Now it's the Mayo sports clinic facility, a rehab of a misguided, failed entertainment complex.

 

Ah, Hennepin. Ah, cars. Lunch counters, a theater, midday throngs. Straw boaters.

 

The building on the far left is still around; the big structure to its right, the West Hotel, went down in the 40s. Man, it must have been noisy.

 

 

Seventh is over-represented in the collection, perhaps because the building's on 7th. A 1946 shot:

 

From its site: "Originally the Miles, then the Garrick; it was gutted in '29 and reopened as the Century, then spent the Depression opening and closing with grim regularity.

"It had a reputation as a 'woman's theater,' since it was so close to the department stores on Nicollet."
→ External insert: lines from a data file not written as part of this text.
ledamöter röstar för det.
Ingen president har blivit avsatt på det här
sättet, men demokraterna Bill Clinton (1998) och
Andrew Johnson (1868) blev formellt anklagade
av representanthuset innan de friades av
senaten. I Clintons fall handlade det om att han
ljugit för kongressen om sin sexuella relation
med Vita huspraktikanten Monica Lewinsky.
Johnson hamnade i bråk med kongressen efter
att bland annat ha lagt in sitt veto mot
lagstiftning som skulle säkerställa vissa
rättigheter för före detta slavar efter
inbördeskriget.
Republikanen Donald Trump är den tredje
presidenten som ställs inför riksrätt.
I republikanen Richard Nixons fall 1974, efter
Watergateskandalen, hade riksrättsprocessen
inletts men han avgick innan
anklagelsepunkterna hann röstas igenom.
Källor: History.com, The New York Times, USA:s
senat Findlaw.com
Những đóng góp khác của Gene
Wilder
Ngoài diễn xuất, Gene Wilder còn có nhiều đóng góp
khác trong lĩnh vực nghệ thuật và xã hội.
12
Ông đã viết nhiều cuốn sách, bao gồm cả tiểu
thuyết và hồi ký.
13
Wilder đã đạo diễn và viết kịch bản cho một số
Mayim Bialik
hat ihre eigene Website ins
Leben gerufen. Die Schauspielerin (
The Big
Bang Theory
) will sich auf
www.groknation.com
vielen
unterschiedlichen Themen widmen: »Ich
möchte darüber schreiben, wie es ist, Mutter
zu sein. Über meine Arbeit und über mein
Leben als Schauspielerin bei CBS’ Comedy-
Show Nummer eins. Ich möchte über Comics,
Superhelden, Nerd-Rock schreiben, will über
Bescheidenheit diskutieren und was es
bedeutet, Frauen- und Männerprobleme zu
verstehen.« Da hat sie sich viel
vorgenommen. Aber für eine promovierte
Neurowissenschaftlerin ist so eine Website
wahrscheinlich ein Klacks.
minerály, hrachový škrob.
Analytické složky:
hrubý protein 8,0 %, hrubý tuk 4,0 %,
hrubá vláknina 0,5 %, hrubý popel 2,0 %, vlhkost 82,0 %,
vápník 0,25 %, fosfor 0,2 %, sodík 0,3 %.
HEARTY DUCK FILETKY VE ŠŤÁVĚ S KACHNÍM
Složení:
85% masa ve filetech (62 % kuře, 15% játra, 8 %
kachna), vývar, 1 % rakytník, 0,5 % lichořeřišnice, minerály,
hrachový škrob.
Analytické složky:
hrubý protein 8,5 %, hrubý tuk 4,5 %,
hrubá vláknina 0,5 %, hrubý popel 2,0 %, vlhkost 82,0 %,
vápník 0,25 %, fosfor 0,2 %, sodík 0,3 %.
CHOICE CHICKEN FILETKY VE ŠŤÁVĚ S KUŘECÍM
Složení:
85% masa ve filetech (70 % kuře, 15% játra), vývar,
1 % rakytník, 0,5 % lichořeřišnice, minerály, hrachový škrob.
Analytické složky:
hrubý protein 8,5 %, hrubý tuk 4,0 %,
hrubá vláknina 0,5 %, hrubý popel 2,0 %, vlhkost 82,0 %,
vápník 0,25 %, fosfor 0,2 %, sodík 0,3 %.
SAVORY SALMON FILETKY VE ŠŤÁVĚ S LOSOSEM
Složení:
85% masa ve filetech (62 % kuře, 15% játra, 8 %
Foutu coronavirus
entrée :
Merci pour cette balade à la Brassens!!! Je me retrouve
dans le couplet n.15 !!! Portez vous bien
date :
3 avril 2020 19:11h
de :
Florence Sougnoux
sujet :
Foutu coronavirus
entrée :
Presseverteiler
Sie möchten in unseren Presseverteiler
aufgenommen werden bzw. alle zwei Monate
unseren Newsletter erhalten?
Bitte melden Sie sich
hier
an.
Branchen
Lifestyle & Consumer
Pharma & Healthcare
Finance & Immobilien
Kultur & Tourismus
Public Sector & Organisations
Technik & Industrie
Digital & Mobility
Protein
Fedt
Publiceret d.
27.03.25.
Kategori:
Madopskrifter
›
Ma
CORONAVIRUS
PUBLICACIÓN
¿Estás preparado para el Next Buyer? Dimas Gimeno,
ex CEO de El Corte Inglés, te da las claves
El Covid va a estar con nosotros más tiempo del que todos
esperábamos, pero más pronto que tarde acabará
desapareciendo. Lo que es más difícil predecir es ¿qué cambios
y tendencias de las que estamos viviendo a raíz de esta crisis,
There's a theater in the building now called the New Century, with a similar marquee.

 

 

 

Finally, this tiny detail from the corner of a huge picture of the Forum Cafeteria.

 

 

That's all we know of this person, and all we can ever know. And it's still more than most.

 

 

 

A little bit of everything today. First it's back to music cues for "The Little Things in Life," Peg Lynch's last continuously running sitcom. The cues run from substandard 60s cues to cringingly 70s.


     

Off-key because it's FUNNY OKAY

     

This sounds like it would be good for a diet drink, or cigarettes:

     

Flutey.

     

Since this is Lum & Abner Month for No Good Reason, let's take a look at three ads that occured inside the show. This was fairly standard for the era: the pitchman walks in and acts like he's part of the show.


     

Frigidaire #1

     

Starts scratchy but improves. Think of it: two and a half minutes of an ad, tied into the plot, using the characters.

     

Frigidaire #2

     

I can't imagine audiences really liked it, but at least it wasn't a total break from the show. And it let the characters actually push back against the pitchman, and his unflagging cheer.

 

     

Frigidaire #3

     

This week's Bob & Ray sketch takes on, again, the grinding banality of . . .

     

One Fella's Family

     

 

He's always trimming the rose bushes too much.

 

 

"Feyer remembered as a young boy hating his piano practice so much that his mother, a piano teacher, had to tie his legs to the piano stool."

   
 

 

The way this ends is rather cruel. Sorry. But it's one contiguous piece.

 

   

From his bio: "He studied at the Franz Liszt Academy of Music in Budapest [alongside conductor Sir Georg Solti], and at the Budapest Conservatory of Music. Among his teachers were Ernő Dohnányi, Zoltán Kodály and Béla Bartók. By this time he was developing an interest in light music and was playing in the evenings in many of the boîtes around Budapest, such as the Cafe Dunacorso where he accompanied Zsuzsa Darvas, a popular diseuse."

A) that's quite a list of peers and teachers, and B) diseuse? Yes. "A female entertainer who performs monologues." Every day we learn something.

Thanks for showing up this week; have a fine weekend, and may April be warm and delightful.